I wanted to pop in and post my labs:

Free - T4 2.52
TSH - 0.05
Glucose - 105 - High
HCT 36.1 - Low
MCH 32.5 - Low
MCHC - 36.7 - Low
MPV - 7.6 - Low
Vit D, 25-Hyroxy - 29.7 - Low

They did not supply me any ranges. Did you notice which result was missing? Yup you got it! The freaking thyroglobulin. I told the nurse when I was getting blood drawn that she marked out the one real test I needed. So I went to see the endo yesterday and he asked me where the results are. REALLY??? like I hid them from him..... So I had to get more blood work done yesterday. But anyway, all is good. he is sending back to ongology for a follow up. He refuses to put me on armour. I wanted to try it because of the weight gain I am experiencing with Synthroid only.

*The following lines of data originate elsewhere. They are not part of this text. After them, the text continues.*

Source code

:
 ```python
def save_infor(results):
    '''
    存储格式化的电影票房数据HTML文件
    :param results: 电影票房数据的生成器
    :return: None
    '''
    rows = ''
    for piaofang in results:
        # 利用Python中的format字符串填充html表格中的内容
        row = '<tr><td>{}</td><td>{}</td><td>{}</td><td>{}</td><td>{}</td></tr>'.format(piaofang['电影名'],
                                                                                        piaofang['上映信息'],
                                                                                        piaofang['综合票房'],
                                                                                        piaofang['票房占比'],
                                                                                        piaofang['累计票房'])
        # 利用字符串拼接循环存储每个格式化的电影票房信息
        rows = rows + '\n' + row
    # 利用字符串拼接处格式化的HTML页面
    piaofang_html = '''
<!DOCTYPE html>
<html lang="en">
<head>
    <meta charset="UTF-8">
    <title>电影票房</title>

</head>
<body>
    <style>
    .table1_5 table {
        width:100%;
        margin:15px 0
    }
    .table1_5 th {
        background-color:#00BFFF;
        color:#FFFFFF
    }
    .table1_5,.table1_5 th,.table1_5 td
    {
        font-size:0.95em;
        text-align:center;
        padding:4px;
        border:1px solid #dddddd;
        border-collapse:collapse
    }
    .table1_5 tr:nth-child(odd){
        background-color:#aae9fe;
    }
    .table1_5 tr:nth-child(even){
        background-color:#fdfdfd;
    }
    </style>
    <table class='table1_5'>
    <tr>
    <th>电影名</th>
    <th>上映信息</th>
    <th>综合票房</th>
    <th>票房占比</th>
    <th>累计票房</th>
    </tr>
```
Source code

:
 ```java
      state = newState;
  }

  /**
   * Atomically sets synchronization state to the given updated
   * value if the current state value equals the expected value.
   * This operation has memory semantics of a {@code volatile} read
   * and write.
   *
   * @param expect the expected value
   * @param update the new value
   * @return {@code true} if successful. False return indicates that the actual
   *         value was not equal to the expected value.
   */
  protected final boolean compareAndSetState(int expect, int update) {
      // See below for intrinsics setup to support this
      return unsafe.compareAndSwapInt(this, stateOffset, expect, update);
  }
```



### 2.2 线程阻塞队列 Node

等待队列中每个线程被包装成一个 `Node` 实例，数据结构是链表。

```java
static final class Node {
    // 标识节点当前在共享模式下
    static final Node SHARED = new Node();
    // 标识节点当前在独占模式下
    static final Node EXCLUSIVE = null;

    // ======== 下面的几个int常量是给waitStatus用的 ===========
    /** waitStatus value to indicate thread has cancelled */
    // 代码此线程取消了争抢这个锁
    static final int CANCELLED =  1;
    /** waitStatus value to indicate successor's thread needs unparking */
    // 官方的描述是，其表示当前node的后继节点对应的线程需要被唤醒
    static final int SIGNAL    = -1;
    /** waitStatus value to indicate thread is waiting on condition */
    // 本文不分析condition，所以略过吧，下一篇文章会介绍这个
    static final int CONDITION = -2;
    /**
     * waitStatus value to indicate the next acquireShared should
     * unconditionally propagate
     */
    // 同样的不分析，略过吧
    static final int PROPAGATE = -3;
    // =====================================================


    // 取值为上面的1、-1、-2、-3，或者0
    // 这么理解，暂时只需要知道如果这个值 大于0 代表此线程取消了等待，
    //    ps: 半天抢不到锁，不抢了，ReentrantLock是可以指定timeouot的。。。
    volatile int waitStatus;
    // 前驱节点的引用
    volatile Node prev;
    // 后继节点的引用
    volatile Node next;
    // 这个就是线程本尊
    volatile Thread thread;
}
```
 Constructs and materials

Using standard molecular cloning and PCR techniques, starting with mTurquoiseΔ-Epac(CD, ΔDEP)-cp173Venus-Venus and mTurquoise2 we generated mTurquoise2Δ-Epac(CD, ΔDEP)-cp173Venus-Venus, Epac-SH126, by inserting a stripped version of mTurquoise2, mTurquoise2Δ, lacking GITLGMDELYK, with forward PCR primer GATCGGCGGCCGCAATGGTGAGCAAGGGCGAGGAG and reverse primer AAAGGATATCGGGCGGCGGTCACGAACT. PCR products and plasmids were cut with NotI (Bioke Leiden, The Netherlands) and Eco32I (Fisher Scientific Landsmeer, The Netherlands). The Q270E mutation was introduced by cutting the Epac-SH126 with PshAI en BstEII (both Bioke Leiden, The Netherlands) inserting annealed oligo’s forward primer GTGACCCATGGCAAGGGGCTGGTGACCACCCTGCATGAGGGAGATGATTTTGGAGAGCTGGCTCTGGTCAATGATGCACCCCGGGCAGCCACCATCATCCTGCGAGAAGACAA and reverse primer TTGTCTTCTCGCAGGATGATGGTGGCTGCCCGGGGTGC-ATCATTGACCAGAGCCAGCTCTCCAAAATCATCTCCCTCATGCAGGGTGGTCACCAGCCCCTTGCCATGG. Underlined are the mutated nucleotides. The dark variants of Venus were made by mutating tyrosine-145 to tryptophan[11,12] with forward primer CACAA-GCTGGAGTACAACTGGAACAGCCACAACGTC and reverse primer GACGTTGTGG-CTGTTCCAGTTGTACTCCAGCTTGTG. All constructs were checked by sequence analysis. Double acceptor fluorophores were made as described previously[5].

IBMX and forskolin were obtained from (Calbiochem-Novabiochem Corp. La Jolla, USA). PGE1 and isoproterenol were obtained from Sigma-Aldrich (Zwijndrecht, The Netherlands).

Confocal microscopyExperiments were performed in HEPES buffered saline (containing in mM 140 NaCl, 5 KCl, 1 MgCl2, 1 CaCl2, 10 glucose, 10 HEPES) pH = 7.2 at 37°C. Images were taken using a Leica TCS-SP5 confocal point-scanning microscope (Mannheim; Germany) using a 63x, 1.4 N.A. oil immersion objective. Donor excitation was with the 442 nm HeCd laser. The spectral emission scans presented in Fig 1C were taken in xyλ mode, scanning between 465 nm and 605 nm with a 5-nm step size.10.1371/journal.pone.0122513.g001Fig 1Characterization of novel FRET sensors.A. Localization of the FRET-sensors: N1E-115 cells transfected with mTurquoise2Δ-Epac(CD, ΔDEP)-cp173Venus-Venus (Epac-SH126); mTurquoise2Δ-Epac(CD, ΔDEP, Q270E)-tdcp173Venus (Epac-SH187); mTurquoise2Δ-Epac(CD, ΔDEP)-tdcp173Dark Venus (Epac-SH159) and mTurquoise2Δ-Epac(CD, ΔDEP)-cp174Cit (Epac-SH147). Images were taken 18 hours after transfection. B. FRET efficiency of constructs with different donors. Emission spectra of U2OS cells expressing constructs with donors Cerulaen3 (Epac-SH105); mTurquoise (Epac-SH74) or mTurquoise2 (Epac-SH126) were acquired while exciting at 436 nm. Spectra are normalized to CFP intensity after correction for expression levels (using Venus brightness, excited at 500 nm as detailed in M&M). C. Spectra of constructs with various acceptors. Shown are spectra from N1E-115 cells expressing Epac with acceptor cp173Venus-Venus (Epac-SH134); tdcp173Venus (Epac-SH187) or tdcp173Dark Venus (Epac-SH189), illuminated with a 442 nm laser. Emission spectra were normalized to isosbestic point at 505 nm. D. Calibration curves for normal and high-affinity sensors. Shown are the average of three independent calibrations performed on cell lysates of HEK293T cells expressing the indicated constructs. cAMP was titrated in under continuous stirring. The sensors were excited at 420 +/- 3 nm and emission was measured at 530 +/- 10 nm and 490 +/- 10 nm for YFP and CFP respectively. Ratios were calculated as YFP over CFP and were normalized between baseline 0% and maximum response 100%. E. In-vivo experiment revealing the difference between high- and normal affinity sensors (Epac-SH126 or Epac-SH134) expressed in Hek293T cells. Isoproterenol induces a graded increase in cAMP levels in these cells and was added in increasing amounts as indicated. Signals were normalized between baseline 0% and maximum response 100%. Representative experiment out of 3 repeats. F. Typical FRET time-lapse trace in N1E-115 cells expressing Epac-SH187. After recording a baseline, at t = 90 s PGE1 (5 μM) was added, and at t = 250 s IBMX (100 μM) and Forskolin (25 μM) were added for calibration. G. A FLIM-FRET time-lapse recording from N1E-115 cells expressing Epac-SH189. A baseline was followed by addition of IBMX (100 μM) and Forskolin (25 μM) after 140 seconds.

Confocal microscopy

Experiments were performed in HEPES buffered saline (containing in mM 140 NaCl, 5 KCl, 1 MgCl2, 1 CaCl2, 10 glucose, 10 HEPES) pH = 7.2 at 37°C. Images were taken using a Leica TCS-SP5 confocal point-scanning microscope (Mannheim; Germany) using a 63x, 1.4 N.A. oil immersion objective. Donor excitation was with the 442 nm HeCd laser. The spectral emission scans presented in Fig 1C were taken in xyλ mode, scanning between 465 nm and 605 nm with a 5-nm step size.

Hope all is well with everyone...... God Bless!


----------



## Octavia (Aug 1, 2011)

Why are you hiding your lab results from you doctor? 

So...how are you feeling? Good, I hope (other than weight gain)...


----------



## katbid23 (Oct 20, 2010)

LOL! I know. That was crazy. Well I'm doing pretty good right now. The pharmacy gave me generic synthroid the last two months and I felt like crap. But now that I am back on name brand...... All is good! How have you been?


----------



## Octavia (Aug 1, 2011)

No complaints here, other than wishing it was a bit cooler outside (108 today) and wishing my husband could find a full-time job! Health-wise, all is good. 

How has your Jones fracture been healing? My husband did that back in November or December, and it still hurts just a little. (Of course, he never went in for his final x-ray...)


----------